▸ **WHAT TO WORK ON**
Go through the entries below and copy every line that holds the word "columns".
-- Opening Marker --
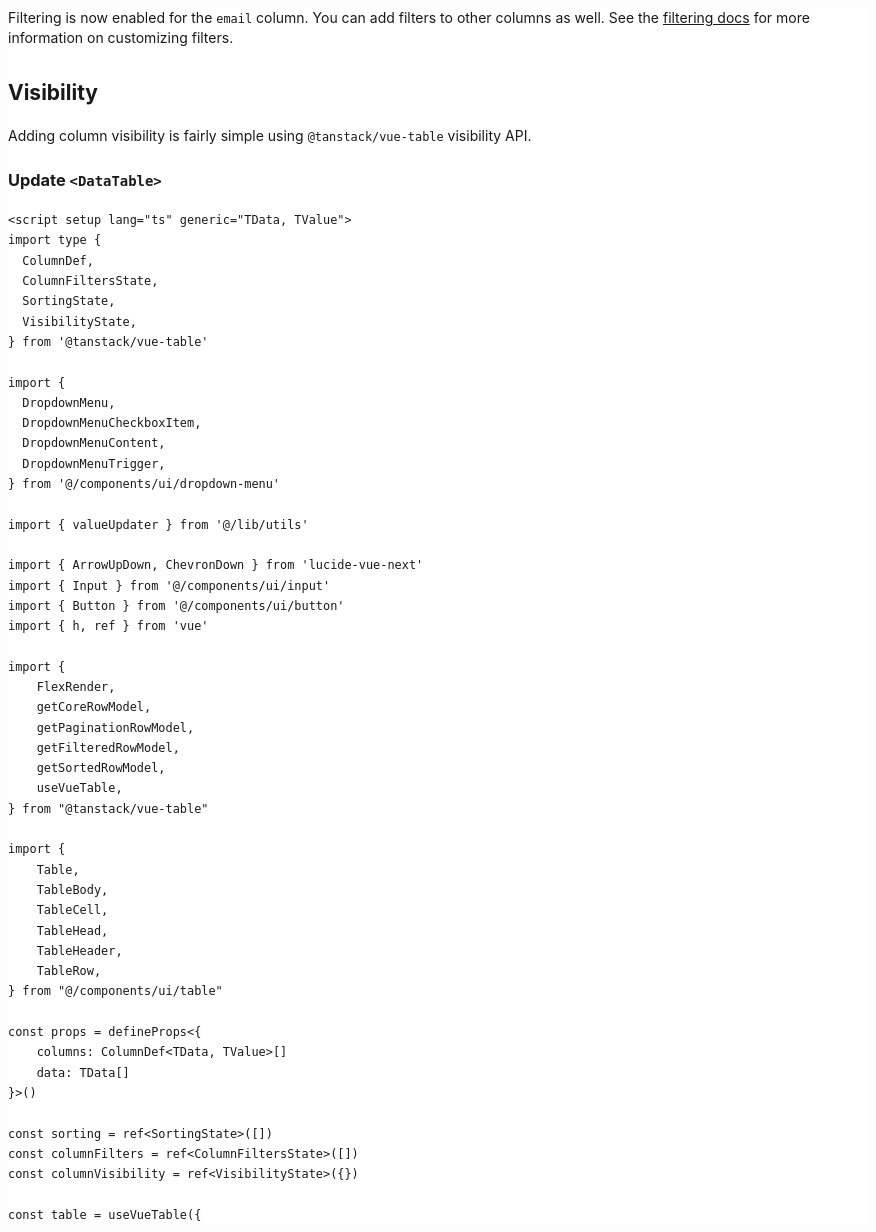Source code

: Filtering is now enabled for the `email` column. You can add filters to other columns as well. See the [filtering docs](https://tanstack.com/table/v8/docs/guide/filters) for more information on customizing filters.

</Steps>

## Visibility

Adding column visibility is fairly simple using `@tanstack/vue-table` visibility API.

<Steps>

### Update `<DataTable>`

```vue:line-numbers {6,9-14,48,59,63,75-91}
<script setup lang="ts" generic="TData, TValue">
import type {
  ColumnDef,
  ColumnFiltersState,
  SortingState,
  VisibilityState,
} from '@tanstack/vue-table'

import {
  DropdownMenu,
  DropdownMenuCheckboxItem,
  DropdownMenuContent,
  DropdownMenuTrigger,
} from '@/components/ui/dropdown-menu'

import { valueUpdater } from '@/lib/utils'

import { ArrowUpDown, ChevronDown } from 'lucide-vue-next'
import { Input } from '@/components/ui/input'
import { Button } from '@/components/ui/button'
import { h, ref } from 'vue'

import {
    FlexRender,
    getCoreRowModel,
    getPaginationRowModel,
    getFilteredRowModel,
    getSortedRowModel,
    useVueTable,
} from "@tanstack/vue-table"

import {
    Table,
    TableBody,
    TableCell,
    TableHead,
    TableHeader,
    TableRow,
} from "@/components/ui/table"

const props = defineProps<{
    columns: ColumnDef<TData, TValue>[]
    data: TData[]
}>()

const sorting = ref<SortingState>([])
const columnFilters = ref<ColumnFiltersState>([])
const columnVisibility = ref<VisibilityState>({})

const table = useVueTable({
```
-- Closing Marker --
▸ **ANSWER BELOW**
: Filtering is now enabled for the `email` column. You can add filters to other columns as well. See the [filtering docs](https://tanstack.com/table/v8/docs/guide/filters) for more information on customizing filters.
    columns: ColumnDef<TData, TValue>[]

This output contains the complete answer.